In 1970, she received an honorary doctorate in philosophy from the University of Vienna, and in 1978 she was elected to membership of the Accademia dei Lincei.

==Legacy==
After her death, an issue of the Bollettino dei classici was dedicated to her memory. A conference proceedings published in 1996 celebrated the October 1994 conference held in Pavia to celebrate the 100th anniversary of her birth.

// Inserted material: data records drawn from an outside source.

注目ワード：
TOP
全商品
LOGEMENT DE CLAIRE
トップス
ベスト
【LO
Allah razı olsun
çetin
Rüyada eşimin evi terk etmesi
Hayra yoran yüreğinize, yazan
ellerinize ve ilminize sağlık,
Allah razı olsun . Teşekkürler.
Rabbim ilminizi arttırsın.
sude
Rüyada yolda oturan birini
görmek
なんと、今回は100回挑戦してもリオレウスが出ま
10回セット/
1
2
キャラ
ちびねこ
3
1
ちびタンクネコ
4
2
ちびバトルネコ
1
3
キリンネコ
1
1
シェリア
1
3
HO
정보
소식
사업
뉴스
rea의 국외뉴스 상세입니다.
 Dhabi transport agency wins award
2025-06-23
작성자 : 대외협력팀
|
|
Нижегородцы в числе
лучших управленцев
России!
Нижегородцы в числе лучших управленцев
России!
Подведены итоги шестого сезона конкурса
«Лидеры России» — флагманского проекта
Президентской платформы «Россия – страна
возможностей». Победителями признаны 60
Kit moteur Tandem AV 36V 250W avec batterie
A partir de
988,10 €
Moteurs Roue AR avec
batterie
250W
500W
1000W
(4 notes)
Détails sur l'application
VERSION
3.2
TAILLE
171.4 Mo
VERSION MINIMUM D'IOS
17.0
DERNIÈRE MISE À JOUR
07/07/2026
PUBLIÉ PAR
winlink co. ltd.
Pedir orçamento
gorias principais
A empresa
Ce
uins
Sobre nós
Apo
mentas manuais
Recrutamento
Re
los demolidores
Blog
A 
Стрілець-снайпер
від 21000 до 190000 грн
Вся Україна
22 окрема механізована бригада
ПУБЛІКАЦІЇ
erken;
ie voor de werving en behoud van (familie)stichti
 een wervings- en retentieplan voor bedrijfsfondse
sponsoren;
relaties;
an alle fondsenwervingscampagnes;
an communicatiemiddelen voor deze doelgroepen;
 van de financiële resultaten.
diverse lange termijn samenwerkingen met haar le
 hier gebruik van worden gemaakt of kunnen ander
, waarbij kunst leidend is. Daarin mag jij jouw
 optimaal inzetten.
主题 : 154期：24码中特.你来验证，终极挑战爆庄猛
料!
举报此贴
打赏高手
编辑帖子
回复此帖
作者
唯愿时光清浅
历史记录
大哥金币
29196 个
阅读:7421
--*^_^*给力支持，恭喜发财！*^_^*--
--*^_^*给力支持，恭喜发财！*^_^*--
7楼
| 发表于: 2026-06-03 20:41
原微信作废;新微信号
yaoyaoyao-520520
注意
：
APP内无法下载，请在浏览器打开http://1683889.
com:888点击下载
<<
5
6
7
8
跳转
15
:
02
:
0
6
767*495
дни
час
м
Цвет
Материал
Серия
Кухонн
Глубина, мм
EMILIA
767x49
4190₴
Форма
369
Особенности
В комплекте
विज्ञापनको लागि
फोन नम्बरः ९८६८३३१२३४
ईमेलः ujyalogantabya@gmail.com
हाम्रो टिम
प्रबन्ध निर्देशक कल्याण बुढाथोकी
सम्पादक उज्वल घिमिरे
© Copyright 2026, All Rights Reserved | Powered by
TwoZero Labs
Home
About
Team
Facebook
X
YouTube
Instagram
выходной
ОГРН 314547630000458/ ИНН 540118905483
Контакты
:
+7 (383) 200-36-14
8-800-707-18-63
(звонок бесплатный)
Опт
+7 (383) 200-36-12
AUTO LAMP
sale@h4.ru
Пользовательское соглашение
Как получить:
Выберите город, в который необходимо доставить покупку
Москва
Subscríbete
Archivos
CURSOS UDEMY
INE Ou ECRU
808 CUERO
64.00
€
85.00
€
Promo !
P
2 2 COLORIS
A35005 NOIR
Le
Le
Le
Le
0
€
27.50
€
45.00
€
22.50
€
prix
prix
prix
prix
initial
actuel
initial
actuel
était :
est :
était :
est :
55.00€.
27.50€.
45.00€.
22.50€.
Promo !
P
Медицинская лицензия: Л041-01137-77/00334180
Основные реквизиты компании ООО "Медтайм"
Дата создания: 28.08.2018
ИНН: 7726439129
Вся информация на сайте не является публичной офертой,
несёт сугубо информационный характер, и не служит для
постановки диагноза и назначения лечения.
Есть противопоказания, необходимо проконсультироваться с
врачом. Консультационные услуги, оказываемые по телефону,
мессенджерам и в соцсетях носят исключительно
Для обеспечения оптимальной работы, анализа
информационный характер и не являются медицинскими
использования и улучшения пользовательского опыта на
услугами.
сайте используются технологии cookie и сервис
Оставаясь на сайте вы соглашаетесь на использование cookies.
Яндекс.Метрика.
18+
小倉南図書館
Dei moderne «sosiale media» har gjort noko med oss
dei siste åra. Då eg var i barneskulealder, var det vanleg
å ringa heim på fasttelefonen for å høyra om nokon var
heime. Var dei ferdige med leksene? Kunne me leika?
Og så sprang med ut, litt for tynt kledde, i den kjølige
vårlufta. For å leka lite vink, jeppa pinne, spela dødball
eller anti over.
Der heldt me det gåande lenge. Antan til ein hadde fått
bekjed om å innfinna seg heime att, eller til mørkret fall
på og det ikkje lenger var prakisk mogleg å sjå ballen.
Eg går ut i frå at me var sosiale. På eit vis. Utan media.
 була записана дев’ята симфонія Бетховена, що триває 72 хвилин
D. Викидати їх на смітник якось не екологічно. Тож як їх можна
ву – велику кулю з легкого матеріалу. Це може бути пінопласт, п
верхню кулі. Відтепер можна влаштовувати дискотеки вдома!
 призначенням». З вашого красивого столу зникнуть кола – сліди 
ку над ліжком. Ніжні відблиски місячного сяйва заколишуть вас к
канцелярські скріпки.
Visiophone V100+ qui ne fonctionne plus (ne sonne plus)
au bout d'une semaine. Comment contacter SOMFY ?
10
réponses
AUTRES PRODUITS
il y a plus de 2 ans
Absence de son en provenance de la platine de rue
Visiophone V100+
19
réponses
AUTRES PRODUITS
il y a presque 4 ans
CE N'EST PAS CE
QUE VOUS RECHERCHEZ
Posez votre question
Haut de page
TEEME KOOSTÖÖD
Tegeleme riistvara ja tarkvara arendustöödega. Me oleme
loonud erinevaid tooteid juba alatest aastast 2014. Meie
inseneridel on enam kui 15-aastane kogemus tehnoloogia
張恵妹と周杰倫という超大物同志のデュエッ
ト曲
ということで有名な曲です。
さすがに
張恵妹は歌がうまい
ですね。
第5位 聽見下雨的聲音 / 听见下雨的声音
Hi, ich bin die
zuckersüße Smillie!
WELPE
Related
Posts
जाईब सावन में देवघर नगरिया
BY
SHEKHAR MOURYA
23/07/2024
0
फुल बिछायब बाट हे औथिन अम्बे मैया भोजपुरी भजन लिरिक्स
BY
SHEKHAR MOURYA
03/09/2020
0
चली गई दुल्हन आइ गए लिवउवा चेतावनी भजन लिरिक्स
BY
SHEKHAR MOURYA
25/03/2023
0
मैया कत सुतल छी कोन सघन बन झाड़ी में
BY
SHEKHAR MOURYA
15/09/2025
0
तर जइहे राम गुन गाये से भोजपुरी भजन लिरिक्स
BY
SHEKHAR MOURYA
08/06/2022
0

Malcovati's home city, Pavia, named a street after her, the 'Via Enrica Malcovati'.

==Select publications==
- Malcovati, E. 1921 (1st edition) Imperatoris Caesaris Augusti operum fragmenta. Turin.
- Malcovati, E. 1930 (1st edition) (ed.) Oratorum Romanorum fragmenta. Turin.
- Malcovati, E. 1940. M. Anneo Lucano. Milan.
- Malcovati, E. 1943. "Cicerone e la poesia",. Pavia, Annali della Facoltà di lettere e di filosofia della Università di Cagliari 13.
- Malcovati, E. 1944. Clodia, Fulvia, Marzia, Terenzia. Rome.
- Malcovati, E. 1945. Donne, ispiratrici di poeti nell’antica Roma. Rome.
- Malcovati, E. 1952. Madame Dacier, una gentildonna filologa del gran secolo. Florence.
- Malcovati, E. 1965 (1st edition) (ed.) M. Tulli Ciceronis Brutus. Leipzig.